**SUPPLIED TEXT**:
START
Re: [PATCH v4 bpf-next 00/13] mvneta: introduce XDP multi-buffer support

netdev.vger.kernel.org archive mirror
 help / color / mirror / Atom feed

From: Jesper Dangaard Brouer <brouer@redhat.com>
To: John Fastabend <john.fastabend@gmail.com>
Cc: Lorenzo Bianconi <lorenzo.bianconi@redhat.com>,
	Lorenzo Bianconi <lorenzo@kernel.org>,
	bpf@vger.kernel.org, netdev@vger.kernel.org, davem@davemloft.net,
	kuba@kernel.org, ast@kernel.org, daniel@iogearbox.net,
	shayagr@amazon.com, sameehj@amazon.com, dsahern@kernel.org,
	echaudro@redhat.com, brouer@redhat.com
Subject: Re: [PATCH v4 bpf-next 00/13] mvneta: introduce XDP multi-buffer support
Date: Mon, 5 Oct 2020 11:52:47 +0200	[thread overview]
Message-ID: <20201005115247.72429157@carbon> (raw)
In-Reply-To: <5f776c14d69b3_a6402087e@john-XPS-13-9370.notmuch>

On Fri, 02 Oct 2020 11:06:12 -0700
John Fastabend <john.fastabend@gmail.com> wrote:

> Lorenzo Bianconi wrote:
> > > Lorenzo Bianconi wrote:  
> > > > This series introduce XDP multi-buffer support. The mvneta driver is
> > > > the first to support these new "non-linear" xdp_{buff,frame}. Reviewers
> > > > please focus on how these new types of xdp_{buff,frame} packets
> > > > traverse the different layers and the layout design. It is on purpose
> > > > that BPF-helpers are kept simple, as we don't want to expose the
> > > > internal layout to allow later changes.
END
**MATERIAL SUPPLIED**:
START
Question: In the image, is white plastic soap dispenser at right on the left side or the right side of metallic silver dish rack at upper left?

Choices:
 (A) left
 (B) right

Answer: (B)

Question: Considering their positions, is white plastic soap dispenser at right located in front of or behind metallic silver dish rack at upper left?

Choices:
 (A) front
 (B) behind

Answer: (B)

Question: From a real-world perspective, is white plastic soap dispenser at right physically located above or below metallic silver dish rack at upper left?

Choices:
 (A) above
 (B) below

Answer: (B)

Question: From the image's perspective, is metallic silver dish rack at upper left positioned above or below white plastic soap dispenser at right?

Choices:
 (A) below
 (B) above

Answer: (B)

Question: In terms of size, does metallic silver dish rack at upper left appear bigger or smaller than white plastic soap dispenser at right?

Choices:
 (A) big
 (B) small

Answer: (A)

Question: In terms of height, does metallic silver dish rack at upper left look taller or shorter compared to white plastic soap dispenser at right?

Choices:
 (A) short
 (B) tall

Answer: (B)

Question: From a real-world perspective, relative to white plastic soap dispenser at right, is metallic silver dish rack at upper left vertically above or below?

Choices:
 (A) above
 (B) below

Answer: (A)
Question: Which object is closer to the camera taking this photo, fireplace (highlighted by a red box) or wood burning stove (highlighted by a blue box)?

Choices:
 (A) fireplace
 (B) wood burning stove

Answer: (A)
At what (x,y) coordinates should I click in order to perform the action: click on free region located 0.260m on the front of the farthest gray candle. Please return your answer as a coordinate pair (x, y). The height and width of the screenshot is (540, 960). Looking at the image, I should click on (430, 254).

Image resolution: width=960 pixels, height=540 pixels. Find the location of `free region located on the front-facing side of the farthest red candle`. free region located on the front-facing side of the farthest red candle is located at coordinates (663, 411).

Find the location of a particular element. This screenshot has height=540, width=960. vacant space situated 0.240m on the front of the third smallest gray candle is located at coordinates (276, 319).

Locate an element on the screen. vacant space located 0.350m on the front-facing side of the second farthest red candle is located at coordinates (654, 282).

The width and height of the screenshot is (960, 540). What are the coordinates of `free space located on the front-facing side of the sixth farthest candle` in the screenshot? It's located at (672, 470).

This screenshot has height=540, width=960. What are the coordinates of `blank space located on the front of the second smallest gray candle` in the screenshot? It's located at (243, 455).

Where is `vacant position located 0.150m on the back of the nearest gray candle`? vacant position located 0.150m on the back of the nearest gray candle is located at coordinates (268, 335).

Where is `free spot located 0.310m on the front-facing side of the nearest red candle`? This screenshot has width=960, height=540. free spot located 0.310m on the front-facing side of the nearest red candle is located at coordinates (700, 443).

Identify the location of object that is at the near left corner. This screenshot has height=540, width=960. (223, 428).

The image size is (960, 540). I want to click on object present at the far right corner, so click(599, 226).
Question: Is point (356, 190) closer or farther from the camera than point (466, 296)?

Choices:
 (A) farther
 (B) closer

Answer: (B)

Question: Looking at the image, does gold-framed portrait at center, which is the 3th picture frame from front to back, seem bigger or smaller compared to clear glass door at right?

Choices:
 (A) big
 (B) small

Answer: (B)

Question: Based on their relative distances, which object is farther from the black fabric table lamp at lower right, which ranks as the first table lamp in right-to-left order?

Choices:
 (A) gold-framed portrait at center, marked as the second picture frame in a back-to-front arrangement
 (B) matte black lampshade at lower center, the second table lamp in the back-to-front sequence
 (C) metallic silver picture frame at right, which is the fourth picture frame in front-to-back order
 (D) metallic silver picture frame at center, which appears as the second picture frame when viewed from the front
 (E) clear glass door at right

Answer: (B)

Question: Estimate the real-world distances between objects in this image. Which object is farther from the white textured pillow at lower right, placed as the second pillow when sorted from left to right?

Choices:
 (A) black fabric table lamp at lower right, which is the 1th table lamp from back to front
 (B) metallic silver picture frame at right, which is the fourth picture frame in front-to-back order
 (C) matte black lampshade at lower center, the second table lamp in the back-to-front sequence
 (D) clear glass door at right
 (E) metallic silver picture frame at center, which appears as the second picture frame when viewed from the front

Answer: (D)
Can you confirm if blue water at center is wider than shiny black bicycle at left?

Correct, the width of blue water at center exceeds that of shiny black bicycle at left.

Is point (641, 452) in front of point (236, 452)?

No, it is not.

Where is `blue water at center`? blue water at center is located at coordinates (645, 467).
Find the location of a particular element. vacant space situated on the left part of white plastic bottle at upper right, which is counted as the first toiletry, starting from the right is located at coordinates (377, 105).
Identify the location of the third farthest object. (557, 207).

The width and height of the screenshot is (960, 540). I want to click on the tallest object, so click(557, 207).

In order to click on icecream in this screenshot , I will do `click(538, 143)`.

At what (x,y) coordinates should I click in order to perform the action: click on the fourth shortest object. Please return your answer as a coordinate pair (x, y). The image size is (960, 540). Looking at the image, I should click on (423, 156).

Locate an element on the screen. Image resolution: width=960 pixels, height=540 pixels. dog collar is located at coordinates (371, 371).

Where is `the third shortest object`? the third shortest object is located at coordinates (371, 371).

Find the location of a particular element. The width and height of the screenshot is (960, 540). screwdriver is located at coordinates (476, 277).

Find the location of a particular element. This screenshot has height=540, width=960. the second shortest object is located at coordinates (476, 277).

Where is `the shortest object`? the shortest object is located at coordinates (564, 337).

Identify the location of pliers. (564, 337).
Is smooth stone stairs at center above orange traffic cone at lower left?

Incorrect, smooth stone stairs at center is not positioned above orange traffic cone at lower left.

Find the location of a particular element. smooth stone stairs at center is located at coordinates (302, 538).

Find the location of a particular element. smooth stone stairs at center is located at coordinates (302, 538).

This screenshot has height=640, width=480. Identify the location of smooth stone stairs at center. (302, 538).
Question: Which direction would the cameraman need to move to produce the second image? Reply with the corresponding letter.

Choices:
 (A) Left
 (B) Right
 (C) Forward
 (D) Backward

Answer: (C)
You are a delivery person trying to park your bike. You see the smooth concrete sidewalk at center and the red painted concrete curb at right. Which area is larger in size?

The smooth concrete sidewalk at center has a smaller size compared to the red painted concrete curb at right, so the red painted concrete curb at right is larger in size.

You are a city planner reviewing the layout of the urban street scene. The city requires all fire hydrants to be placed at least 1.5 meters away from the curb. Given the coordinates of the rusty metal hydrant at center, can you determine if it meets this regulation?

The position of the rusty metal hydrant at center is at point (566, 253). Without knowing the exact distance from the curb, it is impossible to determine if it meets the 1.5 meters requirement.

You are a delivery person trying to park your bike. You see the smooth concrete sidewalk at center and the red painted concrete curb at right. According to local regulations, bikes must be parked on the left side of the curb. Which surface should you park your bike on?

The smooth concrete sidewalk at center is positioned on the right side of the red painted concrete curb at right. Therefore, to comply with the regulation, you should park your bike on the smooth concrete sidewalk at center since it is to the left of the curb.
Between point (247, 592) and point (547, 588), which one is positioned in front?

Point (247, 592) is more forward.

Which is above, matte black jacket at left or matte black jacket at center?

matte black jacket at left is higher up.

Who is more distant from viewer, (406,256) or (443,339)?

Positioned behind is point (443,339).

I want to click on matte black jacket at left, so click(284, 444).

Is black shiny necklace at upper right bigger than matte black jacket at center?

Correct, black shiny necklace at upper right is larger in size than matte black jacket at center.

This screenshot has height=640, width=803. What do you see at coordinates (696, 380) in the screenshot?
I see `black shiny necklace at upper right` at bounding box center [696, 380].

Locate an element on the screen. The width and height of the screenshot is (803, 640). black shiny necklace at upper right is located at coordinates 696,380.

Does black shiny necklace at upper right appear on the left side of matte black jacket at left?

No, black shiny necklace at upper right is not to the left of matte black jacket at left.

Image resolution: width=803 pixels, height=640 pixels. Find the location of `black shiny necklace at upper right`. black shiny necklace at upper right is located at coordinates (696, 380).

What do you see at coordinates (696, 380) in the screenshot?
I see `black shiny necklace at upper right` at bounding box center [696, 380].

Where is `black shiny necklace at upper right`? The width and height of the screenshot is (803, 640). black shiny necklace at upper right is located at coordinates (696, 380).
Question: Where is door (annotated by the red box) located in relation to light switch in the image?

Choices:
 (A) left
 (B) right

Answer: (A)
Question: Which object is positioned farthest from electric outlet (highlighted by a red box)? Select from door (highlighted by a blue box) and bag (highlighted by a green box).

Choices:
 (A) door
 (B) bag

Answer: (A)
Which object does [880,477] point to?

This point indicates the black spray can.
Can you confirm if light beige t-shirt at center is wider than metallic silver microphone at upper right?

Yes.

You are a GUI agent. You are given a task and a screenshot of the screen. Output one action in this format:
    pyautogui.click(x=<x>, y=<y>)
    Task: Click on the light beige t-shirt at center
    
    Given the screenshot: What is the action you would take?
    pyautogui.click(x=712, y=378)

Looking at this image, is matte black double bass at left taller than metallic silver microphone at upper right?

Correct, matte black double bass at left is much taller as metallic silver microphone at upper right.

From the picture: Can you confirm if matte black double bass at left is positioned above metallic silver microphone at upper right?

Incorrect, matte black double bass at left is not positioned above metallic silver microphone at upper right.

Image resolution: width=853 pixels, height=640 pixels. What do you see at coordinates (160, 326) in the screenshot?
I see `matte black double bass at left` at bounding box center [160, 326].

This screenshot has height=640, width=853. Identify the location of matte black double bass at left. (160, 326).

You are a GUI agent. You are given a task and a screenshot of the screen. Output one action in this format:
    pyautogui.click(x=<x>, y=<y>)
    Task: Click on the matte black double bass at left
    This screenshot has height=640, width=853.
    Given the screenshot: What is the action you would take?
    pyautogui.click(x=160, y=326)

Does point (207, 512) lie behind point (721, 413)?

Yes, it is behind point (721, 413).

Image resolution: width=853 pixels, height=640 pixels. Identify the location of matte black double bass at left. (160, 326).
END
**SET OF TASKS**:
(1) Answer these questions using the mvneta thread above the material.
(a) On what date and at what time was this message sent?
(b) Which driver is said to be the first to support the new "non-linear" xdp_{buff,frame}?
(c) Whose email address appears on the "To:" line?
(2) Reproduce everything in the mvneta thread from "On Fri, 02 Oct" down to "allow later changes.", with no changes.

**ANSWERS BY TASK**:
(1)
(a) Mon, 5 Oct 2020, at 11:52:47 +0200.
(b) The mvneta driver.
(c) John Fastabend's (john.fastabend@gmail.com).

(2)
On Fri, 02 Oct 2020 11:06:12 -0700
John Fastabend <john.fastabend@gmail.com> wrote:

> Lorenzo Bianconi wrote:
> > > Lorenzo Bianconi wrote:  
> > > > This series introduce XDP multi-buffer support. The mvneta driver is
> > > > the first to support these new "non-linear" xdp_{buff,frame}. Reviewers
> > > > please focus on how these new types of xdp_{buff,frame} packets
> > > > traverse the different layers and the layout design. It is on purpose
> > > > that BPF-helpers are kept simple, as we don't want to expose the
> > > > internal layout to allow later changes.